>> Begin Source document

Figure 2b–d compare the results of conventional energy-momentum reflectance spectroscopy with our laser-scanning-integrated approach. Measured spectra from the metasurface with P = 500 nm and L = 90 nm are presented as an example. Dramatic improvements can be found in Fig. 2c, d (laser-scanning) compared to Fig. 2b (conventional), successfully detecting the ultrahigh-Q spectral feature in visible-wavelength free-space measurements.

Besides improving the resolution in wavelength and momentum (angle), we also examine the influence of the number of pixels summed along the direction perpendicular to the visualized E-k cross-section (e.g., ∆kx in X axis for a E-k cross-section cut along the Y axis). In common spectroscopy approaches using gratings, a slit must be applied as shown in the top inset of Fig. 2b. The slit width needs to balance the grating efficiency and resolution, and the optimal width in our setup turns out to be at least 20 pixels wide. This causes extra dispersion-induced mode broadening37. Excitingly, our technique allows to sum an arbitrary number of pixels, as illustrated in the top insets of Fig. 2c, d. With more pixels summed (Fig. 2c), the signal-to-background ratio is higher, while the single pixel case (Fig. 2d) can provide the narrowest GMR feature, closer to the intrinsic GMR property. In the following, we display the E-k spectra with a few pixels summed and extract Q-factors from single-pixel data.

Direct measurement of a million Q

With sufficient resolutions in E-k space and a clear GMR dispersion picture, we can extract high-wavelength-resolution 1D spectra at arbitrary k values and confidently identify the high-Q peaks originating from the GMR meta-resonator, as shown in Fig. 2e.

>> End Source document

- _Stated exercise_
Condense the paragraph of the metasurface excerpt that begins "Besides improving the resolution" into a short bulleted list that keeps its main facts.

>> Begin Entries supplied

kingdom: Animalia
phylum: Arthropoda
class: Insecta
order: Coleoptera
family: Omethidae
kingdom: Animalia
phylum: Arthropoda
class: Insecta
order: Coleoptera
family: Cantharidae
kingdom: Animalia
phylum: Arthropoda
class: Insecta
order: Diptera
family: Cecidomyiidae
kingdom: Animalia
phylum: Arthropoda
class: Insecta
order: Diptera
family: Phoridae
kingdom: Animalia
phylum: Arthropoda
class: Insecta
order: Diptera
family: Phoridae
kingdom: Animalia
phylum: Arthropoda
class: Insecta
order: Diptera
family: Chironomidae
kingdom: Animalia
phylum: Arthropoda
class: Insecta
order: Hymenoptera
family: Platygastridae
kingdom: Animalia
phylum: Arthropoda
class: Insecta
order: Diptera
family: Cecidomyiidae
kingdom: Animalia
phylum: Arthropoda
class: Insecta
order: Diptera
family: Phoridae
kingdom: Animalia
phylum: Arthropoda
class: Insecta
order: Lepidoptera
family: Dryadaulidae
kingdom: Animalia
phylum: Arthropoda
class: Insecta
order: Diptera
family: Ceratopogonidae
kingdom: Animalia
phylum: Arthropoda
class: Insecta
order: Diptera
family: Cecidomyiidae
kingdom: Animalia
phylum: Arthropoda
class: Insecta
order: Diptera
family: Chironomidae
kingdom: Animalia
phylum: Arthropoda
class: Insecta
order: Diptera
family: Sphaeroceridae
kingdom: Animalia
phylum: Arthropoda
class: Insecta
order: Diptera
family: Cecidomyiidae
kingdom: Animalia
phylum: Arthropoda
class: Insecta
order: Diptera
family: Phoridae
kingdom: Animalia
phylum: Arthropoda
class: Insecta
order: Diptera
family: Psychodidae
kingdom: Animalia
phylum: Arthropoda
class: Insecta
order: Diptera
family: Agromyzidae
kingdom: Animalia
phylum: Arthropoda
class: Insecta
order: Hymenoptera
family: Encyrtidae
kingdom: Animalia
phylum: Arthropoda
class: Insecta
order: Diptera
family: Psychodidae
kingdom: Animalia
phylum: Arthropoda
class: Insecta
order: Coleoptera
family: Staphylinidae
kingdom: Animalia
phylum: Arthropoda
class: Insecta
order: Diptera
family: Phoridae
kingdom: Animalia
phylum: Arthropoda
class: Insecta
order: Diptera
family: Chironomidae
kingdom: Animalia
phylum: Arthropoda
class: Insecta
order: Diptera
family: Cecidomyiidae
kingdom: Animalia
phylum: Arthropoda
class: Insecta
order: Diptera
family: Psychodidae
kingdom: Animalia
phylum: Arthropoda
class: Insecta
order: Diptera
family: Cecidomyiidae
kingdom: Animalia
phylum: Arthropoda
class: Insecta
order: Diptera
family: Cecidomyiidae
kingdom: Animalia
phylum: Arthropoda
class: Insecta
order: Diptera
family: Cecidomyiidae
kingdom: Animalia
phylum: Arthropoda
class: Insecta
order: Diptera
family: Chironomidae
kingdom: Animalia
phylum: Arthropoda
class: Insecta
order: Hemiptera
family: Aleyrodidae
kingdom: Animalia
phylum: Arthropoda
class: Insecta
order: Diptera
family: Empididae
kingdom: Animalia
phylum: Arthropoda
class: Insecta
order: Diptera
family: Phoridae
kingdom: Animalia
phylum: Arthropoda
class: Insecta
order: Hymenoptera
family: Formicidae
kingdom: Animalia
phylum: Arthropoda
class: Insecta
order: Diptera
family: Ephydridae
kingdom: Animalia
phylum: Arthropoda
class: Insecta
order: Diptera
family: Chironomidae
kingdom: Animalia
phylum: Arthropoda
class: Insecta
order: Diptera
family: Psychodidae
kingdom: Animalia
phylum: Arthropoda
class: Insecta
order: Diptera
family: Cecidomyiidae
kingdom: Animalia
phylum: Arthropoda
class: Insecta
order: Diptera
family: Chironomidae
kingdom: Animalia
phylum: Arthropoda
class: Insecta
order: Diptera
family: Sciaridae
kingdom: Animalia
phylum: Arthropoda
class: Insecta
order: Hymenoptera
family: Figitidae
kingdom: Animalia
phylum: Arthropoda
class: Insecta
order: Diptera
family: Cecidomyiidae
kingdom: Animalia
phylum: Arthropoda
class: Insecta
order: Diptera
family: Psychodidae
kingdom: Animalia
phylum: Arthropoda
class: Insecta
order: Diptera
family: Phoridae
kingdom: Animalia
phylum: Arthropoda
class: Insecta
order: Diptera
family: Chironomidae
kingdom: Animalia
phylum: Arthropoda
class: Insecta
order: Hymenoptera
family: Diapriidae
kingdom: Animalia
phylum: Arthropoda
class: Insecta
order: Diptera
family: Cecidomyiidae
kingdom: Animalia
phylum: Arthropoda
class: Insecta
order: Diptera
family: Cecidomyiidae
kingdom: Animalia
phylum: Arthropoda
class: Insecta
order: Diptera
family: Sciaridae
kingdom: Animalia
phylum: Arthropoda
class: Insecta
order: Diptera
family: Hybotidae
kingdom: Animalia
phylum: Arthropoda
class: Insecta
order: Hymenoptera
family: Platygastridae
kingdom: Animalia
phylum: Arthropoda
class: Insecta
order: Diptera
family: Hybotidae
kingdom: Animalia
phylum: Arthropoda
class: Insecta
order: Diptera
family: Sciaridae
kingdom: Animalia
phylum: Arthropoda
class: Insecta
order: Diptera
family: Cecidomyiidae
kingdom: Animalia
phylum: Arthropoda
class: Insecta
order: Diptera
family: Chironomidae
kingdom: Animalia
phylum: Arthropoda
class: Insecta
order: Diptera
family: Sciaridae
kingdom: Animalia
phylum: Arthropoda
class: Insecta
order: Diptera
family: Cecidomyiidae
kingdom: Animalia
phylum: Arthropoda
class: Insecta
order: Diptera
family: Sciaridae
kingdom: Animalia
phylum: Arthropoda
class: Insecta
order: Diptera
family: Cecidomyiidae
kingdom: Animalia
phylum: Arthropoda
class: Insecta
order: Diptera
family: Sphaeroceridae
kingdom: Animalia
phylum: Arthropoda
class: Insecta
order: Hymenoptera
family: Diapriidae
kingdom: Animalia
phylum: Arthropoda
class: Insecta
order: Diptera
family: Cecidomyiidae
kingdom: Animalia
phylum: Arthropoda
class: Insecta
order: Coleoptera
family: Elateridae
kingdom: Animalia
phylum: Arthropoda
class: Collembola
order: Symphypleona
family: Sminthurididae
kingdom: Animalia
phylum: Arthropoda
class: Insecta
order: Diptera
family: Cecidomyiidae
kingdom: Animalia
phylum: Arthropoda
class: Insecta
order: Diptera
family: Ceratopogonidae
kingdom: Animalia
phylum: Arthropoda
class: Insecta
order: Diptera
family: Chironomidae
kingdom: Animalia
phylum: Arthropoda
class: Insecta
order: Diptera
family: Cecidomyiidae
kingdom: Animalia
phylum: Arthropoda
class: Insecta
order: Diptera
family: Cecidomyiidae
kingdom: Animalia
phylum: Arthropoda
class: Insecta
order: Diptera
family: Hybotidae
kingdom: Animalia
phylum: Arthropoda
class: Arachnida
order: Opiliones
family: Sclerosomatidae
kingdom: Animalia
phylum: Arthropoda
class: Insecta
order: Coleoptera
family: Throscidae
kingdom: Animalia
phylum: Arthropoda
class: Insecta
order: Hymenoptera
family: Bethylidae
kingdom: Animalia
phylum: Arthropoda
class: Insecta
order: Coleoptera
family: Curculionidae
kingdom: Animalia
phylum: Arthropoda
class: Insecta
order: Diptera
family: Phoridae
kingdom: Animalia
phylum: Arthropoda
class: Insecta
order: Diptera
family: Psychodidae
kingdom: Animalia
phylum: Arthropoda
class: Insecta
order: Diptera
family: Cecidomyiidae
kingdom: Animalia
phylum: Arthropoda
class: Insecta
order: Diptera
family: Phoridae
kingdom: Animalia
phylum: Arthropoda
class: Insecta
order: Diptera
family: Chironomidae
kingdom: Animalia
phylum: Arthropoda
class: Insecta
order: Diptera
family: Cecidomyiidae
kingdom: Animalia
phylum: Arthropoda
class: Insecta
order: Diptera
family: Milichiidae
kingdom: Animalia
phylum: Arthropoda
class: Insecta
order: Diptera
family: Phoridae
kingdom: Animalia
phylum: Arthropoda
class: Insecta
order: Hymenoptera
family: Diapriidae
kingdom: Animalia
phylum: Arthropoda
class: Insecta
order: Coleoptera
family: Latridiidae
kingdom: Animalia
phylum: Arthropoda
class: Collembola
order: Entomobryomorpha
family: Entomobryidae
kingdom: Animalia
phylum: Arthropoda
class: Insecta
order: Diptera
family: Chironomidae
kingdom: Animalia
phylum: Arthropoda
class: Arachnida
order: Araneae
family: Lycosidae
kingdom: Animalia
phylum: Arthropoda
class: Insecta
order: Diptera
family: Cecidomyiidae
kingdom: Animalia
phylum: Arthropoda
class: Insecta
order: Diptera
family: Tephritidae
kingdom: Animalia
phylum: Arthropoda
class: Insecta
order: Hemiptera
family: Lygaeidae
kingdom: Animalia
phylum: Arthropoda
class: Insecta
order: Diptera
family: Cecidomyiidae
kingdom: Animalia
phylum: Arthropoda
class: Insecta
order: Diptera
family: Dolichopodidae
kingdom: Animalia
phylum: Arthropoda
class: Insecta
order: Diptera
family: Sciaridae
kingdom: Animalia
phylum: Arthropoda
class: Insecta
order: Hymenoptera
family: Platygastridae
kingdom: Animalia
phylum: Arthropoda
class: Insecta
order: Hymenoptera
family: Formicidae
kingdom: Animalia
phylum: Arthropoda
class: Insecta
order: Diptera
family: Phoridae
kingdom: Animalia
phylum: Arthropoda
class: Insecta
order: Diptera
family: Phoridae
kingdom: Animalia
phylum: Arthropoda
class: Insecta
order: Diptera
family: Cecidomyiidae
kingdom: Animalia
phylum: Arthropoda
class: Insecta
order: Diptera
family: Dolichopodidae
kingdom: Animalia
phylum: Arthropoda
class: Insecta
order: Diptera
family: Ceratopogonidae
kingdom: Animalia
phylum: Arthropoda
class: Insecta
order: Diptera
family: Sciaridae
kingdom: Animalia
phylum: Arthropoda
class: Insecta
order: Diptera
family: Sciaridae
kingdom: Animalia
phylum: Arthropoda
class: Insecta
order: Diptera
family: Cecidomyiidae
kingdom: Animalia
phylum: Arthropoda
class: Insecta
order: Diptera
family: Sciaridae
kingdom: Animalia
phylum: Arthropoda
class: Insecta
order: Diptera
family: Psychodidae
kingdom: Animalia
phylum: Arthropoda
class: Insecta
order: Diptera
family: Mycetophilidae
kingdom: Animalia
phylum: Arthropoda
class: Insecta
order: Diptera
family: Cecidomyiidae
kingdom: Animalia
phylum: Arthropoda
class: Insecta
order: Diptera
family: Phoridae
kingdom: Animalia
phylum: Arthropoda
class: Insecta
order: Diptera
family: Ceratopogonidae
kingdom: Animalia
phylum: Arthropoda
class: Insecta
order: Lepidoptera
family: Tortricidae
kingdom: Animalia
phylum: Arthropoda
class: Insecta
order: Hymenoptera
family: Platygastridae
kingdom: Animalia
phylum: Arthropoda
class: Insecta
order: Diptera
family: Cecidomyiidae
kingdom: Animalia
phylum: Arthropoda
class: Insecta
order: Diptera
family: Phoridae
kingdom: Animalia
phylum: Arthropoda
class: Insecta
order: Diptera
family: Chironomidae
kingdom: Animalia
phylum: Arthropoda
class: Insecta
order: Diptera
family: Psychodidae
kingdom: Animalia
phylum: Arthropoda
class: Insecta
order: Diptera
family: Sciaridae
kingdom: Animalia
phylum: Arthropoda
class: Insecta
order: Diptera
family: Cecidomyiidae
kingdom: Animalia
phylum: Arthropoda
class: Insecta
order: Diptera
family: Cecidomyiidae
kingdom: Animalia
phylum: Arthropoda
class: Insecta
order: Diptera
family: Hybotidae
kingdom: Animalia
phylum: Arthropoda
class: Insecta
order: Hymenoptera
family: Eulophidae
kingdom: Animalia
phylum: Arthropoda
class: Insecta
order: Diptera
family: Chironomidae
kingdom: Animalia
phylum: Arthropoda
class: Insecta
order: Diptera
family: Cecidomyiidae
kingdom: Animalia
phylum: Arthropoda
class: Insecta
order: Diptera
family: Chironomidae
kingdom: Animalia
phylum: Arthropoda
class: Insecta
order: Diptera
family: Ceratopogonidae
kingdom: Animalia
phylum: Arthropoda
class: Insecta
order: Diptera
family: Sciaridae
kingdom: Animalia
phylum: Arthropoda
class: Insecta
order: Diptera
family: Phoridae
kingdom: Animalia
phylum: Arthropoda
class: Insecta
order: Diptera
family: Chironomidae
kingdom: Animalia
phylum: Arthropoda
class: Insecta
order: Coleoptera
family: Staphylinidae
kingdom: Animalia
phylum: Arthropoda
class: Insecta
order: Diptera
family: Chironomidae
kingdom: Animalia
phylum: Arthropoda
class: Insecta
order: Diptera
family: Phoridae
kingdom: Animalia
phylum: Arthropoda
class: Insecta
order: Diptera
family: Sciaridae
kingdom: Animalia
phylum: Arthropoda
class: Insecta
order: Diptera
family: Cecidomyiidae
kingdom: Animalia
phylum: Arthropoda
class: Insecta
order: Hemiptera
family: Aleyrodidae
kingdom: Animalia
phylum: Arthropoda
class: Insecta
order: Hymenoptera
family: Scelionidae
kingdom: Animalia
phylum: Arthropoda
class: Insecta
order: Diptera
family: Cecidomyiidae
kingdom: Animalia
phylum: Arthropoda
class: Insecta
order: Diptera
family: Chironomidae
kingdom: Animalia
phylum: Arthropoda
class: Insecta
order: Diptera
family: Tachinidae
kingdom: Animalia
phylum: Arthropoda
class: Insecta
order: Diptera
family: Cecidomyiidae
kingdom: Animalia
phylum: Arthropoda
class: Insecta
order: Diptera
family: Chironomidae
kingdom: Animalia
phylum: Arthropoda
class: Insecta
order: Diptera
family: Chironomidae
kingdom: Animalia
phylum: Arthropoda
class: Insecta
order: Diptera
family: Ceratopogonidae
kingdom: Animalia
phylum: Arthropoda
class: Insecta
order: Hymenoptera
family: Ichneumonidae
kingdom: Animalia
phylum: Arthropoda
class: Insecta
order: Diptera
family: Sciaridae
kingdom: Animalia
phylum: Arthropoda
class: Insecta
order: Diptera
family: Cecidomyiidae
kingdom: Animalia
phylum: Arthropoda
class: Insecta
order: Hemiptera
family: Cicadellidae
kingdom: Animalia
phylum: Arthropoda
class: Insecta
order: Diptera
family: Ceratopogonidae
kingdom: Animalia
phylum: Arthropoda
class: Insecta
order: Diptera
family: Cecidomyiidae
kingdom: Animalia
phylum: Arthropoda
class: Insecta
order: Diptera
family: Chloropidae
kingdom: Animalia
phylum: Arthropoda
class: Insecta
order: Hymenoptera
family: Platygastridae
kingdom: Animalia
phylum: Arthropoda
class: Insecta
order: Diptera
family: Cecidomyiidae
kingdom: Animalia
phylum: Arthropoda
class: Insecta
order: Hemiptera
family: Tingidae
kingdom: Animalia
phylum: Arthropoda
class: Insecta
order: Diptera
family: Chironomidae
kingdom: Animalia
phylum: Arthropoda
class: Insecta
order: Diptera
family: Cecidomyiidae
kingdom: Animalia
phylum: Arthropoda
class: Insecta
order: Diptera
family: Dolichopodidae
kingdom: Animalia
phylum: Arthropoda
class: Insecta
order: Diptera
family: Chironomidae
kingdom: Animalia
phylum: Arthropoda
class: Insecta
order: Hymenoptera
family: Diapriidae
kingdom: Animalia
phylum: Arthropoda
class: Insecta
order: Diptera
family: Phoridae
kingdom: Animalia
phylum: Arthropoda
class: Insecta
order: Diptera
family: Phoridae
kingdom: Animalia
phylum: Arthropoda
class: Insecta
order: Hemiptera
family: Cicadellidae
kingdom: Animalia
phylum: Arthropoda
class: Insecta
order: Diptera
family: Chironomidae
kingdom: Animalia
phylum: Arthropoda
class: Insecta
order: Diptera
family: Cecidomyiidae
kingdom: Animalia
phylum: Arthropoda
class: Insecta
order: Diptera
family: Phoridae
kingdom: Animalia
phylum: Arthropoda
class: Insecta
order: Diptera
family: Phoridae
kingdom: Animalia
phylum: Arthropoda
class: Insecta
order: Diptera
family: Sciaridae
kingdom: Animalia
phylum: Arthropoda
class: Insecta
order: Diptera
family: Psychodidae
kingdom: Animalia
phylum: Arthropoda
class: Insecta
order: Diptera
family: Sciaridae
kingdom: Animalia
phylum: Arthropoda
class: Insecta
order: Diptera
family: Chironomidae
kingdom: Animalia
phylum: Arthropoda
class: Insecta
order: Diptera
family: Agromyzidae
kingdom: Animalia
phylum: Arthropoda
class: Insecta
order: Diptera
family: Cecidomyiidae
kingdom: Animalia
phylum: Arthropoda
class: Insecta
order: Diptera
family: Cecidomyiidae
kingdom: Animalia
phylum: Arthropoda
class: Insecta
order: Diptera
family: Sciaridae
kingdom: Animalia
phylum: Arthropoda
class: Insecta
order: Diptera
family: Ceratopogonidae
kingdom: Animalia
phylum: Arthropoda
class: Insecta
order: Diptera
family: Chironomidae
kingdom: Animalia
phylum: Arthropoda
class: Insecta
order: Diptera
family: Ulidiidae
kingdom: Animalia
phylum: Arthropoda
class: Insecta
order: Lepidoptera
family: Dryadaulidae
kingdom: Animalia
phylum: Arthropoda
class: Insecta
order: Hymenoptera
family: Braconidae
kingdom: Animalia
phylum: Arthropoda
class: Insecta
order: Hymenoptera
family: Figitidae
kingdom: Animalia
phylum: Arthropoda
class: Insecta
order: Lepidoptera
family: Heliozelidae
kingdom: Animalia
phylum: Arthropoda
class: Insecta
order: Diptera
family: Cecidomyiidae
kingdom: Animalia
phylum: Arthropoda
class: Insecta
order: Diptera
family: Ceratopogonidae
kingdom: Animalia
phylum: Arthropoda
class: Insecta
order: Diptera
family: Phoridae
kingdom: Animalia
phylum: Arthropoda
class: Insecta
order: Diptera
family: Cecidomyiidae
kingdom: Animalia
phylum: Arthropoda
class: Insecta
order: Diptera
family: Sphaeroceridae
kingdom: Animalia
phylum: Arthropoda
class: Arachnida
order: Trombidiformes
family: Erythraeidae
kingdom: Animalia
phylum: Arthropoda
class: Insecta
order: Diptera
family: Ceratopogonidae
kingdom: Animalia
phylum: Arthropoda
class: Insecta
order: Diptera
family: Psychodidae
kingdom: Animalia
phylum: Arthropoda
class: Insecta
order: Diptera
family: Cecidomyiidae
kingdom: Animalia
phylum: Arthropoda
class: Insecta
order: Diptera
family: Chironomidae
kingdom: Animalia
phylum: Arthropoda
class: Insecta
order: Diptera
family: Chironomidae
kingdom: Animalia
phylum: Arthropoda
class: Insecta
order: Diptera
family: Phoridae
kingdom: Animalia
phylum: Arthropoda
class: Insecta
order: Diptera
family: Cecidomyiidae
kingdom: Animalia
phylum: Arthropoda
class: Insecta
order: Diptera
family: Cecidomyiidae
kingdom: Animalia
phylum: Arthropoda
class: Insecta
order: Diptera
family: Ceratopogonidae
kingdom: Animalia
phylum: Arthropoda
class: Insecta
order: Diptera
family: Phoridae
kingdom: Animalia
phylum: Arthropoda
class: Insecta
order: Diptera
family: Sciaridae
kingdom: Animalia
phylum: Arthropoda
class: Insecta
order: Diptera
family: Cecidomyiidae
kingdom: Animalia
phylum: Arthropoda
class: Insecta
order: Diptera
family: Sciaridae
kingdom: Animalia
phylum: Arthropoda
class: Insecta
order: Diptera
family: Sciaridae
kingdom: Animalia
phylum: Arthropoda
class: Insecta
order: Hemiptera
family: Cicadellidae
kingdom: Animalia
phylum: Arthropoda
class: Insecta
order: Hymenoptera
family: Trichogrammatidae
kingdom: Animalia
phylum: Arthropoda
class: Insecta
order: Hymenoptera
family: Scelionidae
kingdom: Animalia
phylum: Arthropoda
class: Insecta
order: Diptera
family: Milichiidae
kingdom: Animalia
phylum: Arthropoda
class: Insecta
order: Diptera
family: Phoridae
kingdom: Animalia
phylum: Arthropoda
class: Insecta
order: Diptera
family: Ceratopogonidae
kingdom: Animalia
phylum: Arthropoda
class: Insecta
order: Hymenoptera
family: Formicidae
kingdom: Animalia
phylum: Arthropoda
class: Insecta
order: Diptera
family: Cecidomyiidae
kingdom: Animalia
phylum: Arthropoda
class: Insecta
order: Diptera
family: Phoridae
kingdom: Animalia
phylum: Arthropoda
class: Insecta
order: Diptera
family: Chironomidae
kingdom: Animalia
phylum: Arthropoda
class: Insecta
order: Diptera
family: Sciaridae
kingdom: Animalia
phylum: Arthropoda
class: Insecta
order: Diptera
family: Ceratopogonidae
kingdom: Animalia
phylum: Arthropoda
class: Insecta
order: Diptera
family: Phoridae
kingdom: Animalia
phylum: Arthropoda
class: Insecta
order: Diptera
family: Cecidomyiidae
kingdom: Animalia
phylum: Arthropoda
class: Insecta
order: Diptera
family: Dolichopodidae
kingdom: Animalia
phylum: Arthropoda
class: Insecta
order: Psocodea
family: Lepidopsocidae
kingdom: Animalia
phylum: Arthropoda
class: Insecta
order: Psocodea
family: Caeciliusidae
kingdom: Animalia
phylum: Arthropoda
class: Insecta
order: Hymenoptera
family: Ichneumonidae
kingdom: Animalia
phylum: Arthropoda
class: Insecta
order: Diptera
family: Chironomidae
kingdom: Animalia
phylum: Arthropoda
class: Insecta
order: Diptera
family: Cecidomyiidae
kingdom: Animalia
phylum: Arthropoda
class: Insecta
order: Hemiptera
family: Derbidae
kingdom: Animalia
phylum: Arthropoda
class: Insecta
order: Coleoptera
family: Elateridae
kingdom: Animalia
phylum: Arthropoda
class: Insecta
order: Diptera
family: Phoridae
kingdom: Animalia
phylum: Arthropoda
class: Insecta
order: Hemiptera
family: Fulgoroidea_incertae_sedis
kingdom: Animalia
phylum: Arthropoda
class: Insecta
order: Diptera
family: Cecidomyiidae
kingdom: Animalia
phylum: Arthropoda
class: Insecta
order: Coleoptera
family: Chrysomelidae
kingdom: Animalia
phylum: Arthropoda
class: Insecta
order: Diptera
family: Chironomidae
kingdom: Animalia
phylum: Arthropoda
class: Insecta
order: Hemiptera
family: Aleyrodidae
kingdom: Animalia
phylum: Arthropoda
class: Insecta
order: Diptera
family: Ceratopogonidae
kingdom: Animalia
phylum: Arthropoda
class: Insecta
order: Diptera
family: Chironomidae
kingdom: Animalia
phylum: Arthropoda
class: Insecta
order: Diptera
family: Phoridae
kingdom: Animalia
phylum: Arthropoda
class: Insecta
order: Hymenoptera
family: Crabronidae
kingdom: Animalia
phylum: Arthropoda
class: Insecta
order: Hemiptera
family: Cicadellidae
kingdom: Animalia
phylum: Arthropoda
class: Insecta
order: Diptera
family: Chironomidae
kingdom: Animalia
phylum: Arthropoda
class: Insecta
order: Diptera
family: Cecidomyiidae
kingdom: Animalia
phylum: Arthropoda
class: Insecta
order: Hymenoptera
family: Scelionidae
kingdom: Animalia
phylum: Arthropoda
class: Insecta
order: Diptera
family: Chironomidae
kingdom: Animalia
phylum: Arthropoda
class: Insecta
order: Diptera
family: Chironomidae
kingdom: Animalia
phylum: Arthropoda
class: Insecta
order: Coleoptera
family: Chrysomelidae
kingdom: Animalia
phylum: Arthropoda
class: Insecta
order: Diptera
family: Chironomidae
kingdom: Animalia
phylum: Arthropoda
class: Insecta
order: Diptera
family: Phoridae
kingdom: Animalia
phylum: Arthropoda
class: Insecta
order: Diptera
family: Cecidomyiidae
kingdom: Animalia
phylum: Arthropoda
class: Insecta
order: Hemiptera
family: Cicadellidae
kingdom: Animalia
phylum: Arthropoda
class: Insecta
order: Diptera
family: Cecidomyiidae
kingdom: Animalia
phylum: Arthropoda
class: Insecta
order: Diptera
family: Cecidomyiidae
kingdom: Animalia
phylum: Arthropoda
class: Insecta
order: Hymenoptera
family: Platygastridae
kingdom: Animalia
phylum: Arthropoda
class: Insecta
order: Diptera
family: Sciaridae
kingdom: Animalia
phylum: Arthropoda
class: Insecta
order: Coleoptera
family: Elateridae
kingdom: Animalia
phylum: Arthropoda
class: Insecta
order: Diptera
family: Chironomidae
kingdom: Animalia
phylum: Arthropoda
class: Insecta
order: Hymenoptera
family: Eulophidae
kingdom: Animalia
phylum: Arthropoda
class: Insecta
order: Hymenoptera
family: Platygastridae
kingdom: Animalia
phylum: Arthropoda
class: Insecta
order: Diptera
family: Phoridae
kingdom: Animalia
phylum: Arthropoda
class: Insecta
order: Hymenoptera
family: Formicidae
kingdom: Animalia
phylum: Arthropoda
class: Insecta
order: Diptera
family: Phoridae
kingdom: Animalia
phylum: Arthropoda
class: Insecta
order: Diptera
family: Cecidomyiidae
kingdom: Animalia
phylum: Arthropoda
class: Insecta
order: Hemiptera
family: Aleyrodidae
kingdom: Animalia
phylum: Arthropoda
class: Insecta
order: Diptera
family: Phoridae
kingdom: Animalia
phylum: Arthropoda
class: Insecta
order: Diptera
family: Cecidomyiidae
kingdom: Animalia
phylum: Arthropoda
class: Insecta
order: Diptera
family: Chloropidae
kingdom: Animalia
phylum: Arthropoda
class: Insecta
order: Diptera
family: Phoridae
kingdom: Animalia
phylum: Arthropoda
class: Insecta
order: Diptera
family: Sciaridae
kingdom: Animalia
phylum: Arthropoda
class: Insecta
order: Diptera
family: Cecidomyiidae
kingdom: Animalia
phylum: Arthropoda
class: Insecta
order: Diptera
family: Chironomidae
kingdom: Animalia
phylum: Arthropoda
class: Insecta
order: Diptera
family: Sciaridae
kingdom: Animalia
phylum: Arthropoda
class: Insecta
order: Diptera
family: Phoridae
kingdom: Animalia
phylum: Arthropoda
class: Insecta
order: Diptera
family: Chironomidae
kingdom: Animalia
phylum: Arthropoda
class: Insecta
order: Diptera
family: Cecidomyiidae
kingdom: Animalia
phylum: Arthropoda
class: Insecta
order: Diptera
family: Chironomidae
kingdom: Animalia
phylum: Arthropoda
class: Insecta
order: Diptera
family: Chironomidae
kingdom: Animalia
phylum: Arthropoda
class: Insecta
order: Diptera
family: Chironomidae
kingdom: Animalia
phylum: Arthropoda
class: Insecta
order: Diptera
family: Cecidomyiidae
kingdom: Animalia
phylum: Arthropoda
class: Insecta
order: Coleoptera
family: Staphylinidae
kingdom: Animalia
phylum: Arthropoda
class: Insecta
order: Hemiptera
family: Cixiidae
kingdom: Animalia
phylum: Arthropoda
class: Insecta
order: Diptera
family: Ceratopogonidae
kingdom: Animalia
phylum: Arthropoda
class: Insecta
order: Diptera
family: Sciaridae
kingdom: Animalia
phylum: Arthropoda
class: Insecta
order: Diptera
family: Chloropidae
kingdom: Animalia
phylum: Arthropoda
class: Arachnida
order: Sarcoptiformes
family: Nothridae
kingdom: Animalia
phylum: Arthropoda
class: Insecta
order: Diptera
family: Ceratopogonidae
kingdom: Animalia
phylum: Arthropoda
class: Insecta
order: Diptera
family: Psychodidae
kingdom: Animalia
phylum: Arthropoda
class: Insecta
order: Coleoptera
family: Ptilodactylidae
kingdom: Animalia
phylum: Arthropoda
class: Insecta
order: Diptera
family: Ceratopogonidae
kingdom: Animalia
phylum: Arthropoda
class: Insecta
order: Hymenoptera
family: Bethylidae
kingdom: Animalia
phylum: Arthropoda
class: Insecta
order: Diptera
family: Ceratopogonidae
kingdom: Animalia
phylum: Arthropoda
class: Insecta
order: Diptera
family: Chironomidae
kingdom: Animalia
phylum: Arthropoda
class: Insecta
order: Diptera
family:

>> End Entries supplied

- _Solved problem_
- Besides better resolution in wavelength and momentum (angle), the effect of how many pixels are summed perpendicular to the displayed E-k cross-section is examined.
- Grating-based spectroscopy needs a slit (top inset of Fig. 2b). Its width trades grating efficiency against resolution, and the optimal width in this setup is at least 20 pixels.
- That slit width causes extra dispersion-induced mode broadening.
- The laser-scanning technique can sum any number of pixels (top insets of Fig. 2c, d).
- Summing more pixels (Fig. 2c) raises the signal-to-background ratio. A single pixel (Fig. 2d) gives the narrowest GMR feature, closer to the intrinsic GMR property.
- In what follows, E-k spectra are shown with a few pixels summed, and Q-factors are extracted from single-pixel data.